Barry Stellrecht wrote: I wouldn't expect a lot of people to join--for one thing, most people wandering through the WWW are very reluctant to PAY to see anything out on the web. Despite a decade of such things, there are only two sites I've paid to access to date, and this is one of them, and I was a paid member prior to the website here. In fact I'm usually turned away at just the need to sign up for a "free membership" to read something.
David Tyler wrote:People are finding us, now that the old website is no longer active, and the new website appears at the top of the page when you Google for 'junk rig'. But they're not joining us - yet. Why is that, I wonder?
I will grant Barry's thought that most people wandering through the web are very reluctant to pay for any content. However, I think equally important is the fact that people are just getting out of the habit of joining anything. My other boating group affiliation, the United States Power Squadrons, is the oldest safe boating educational group in the US and is not a primarily web-based group, and we're having a helluva struggle keeping people joining up and staying joined up.

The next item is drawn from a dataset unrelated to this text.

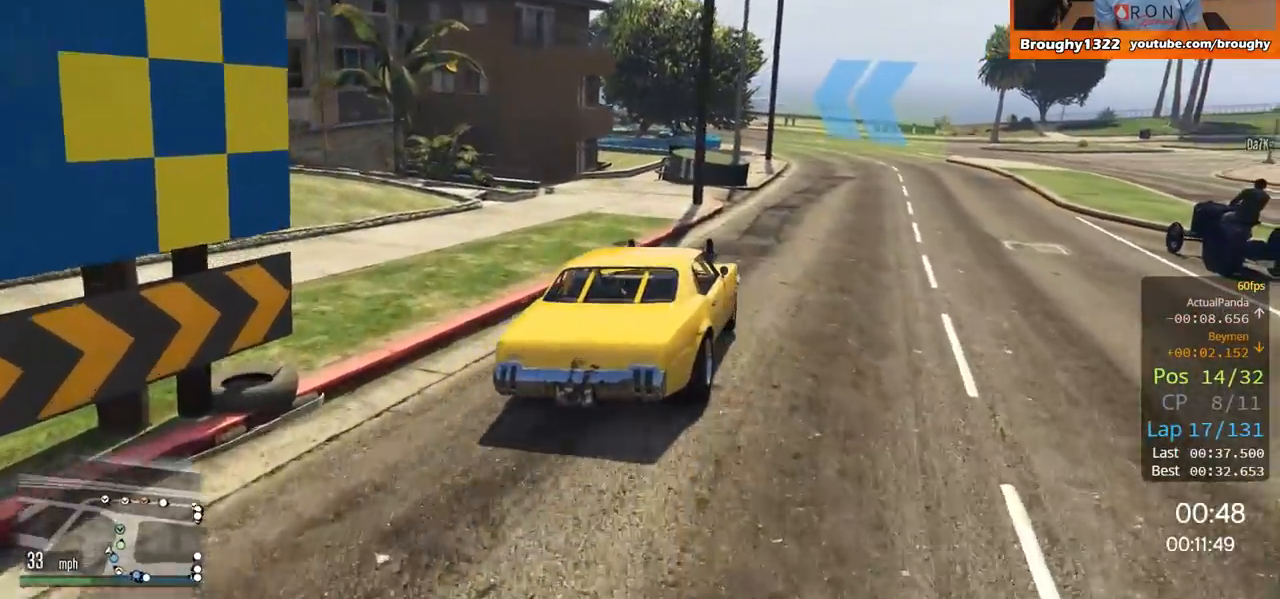
{"buttons": ["R2"], "left_stick": "center", "right_stick": "center", "events": [[200, "left_stick", "center"], [267, "left_stick", "right"], [417, "left_stick", "center"]]}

That said, we - the Junk Rig Association - are not just a web site trying to get people to pay to read content. We're a social group, a research group, and a source of very specialized knowledge. We offer pdf's of many years of printed research that people can't find anywhere else in the world. Admittedly, what we offer is, as I said, very specialized: if you don't need it a lot you don't need it at all.
That said, what we offer is not the same as reading a story on one newspaper that you can just as easily read on any of half a dozen other newspapers.
I still think it's hard to get conversions, convert visitors to members, but we should all be thinking how to present ourselves on the public pages that makes us as appealing as possible to people who might consider joining and makes it clear that they can get stuff here they can't get anywhere else period.